Le style des Strokes est une sorte de brutalité maîtrisée, c'est brut et sophistiqué à la fois. Très soutenu au niveau des guitares, avec des mélodies très accrocheuses, on se souvient de chaque riff, qui impose une véritable signature.
La voix de Casablancas est nonchalante et parfois agressive, mais toujours maîtrisée. Ce n'est pas du garage rock, tout est toujours cadré et ne dépasse jamais ce cadre. Une révolution au début des années 2000, qui enchaîne trois chefs-d'œuvre avec très peu de titres jetables.

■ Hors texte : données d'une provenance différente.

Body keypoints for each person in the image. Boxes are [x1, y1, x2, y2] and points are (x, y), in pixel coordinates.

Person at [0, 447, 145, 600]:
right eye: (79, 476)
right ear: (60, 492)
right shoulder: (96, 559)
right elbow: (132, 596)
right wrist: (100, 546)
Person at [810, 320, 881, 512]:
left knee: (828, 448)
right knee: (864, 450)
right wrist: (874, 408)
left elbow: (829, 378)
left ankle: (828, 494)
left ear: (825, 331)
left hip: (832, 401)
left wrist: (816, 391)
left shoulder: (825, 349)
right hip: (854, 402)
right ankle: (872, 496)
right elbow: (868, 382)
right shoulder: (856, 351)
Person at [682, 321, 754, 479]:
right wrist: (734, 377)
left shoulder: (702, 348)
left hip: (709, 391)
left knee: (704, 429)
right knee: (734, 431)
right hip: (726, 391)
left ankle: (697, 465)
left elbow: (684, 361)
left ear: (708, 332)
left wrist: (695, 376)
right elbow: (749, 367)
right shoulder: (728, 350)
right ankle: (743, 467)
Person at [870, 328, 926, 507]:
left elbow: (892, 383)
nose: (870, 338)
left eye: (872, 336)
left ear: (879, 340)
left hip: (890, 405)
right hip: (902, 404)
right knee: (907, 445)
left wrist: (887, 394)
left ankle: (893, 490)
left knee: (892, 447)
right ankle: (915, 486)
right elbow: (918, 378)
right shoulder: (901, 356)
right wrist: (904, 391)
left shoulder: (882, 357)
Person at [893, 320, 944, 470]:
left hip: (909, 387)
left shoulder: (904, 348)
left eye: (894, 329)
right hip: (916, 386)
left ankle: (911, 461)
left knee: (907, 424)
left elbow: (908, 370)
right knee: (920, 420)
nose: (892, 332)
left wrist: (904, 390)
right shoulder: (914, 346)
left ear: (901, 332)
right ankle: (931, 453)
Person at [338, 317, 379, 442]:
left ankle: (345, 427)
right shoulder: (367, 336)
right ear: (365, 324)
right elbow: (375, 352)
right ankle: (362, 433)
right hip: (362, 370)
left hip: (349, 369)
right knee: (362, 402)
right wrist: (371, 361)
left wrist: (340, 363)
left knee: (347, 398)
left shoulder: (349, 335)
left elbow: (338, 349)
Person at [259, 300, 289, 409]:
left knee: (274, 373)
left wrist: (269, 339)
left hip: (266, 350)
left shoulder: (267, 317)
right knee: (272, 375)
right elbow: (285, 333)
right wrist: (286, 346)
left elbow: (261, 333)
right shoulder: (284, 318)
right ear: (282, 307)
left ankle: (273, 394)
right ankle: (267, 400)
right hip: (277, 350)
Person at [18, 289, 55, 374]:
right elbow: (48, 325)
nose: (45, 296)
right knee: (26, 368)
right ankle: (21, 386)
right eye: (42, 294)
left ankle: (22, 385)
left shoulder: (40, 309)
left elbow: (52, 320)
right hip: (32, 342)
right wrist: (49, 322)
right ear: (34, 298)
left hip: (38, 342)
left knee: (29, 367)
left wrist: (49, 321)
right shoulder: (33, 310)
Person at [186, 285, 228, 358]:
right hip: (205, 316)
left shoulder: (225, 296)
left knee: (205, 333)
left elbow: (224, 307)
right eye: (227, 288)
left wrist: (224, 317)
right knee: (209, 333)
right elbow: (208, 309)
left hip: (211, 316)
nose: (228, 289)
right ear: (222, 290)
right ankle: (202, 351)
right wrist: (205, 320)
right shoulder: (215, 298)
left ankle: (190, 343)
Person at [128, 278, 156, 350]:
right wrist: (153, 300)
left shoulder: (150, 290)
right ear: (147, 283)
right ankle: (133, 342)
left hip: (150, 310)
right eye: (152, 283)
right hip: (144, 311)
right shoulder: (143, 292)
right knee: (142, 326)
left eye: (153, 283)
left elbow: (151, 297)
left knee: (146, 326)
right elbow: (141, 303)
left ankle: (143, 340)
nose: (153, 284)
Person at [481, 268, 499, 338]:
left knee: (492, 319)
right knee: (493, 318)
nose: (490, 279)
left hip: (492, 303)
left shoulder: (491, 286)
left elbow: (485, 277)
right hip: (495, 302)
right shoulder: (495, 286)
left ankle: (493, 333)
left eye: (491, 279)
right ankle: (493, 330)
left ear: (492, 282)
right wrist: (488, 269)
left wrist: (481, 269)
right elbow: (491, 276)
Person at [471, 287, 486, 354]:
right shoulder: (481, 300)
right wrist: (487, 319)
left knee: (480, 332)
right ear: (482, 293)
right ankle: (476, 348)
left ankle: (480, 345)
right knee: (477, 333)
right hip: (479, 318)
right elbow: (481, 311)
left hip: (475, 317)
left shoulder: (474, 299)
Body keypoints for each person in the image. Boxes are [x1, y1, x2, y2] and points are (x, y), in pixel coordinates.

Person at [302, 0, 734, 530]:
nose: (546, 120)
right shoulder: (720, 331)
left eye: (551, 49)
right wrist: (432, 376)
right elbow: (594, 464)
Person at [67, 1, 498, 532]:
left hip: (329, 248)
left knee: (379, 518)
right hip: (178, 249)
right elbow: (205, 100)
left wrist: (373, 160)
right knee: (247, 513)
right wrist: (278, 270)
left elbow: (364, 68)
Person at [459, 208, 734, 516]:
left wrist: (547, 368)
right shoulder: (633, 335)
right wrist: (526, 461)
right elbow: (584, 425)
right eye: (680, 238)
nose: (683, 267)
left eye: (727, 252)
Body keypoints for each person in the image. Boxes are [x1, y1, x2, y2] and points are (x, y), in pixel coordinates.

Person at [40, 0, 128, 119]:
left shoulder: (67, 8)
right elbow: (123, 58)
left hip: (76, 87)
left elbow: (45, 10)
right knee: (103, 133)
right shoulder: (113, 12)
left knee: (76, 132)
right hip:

Ensuite vient la période transitoire, avec le fameux Angles, plus grand public, moins brutal, plus raffiné, plus synthétique. Le choix de devenir un groupe qui plaît à tout le monde est évident, à l'instar d'AM des Arctic Monkeys, il faut se soumettre au style urbain qui domine l'industrie musicale. Les groupes indés ne veulent plus être indés, mais devenir pop. Les deux albums suivants confortent cette idée, une sorte de parodie aseptisée des Strokes, terne, sans aucun effort, une nouvelle recette qui sent un peu la naphtaline.
Que reste-t-il donc des Strokes en 2026 ? Une voix, celle de Casablancas, toujours reconnaissable malgré les années, toujours présente, toujours efficace malgré tout, noyée dans une production numérique et le vocodeur. Julian avait déjà tendance à mettre des filtres sur sa voix dans les deux premiers albums, mais la différence, c'est qu'elle n'était pas trafiquée, seulement atténuée. Ici, on se demande bien pourquoi nous faire autant de mal, tant son chant est devenu irritable, catastrophiquement modifié, comme si l'on écoutait une IA.
Et le groupe, dans tout cela ? Les doubles guitares ont quasiment disparu, la basse est toujours aussi discrète et la batterie est peut-être le seul élément encore écoutable. Les mélodies n'existent plus. Il y a trop de cassures, le cadre a disparu, ça part dans tous les sens, comme si l'on écoutait un jam d'after-party amateur.
Mention spéciale au solo de synthé pourrave sur Lonely in the Future.
Bref, les Strokes sont morts. L'industrie les a détruits… ou peut-être est-ce Casablancas. Nous ne le saurons jamais.